Information provided.
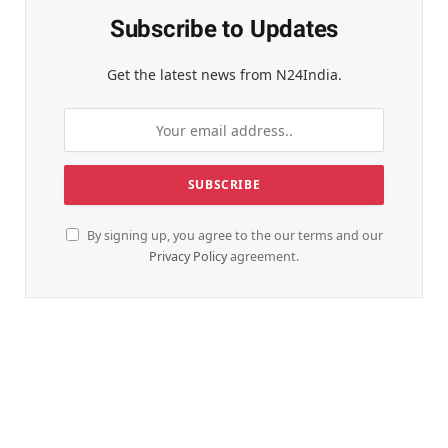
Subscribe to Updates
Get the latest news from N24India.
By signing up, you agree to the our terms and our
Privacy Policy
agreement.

...

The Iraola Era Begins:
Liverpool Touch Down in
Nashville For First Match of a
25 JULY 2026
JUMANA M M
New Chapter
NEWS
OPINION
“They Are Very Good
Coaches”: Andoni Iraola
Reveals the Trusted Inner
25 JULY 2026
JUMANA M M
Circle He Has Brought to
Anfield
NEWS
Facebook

...

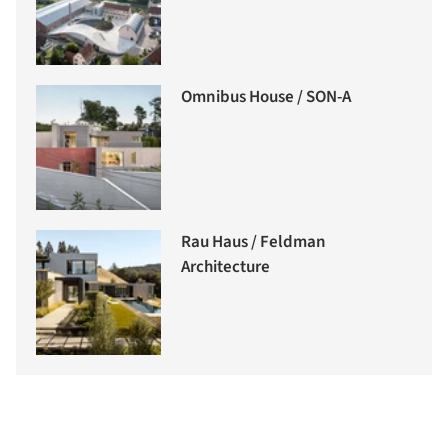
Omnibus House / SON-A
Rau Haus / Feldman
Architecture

What is needed.
Wherever a line contains the string "Iraola", copy that line from the data.

Output of the exercise.
The Iraola Era Begins:
Coaches”: Andoni Iraola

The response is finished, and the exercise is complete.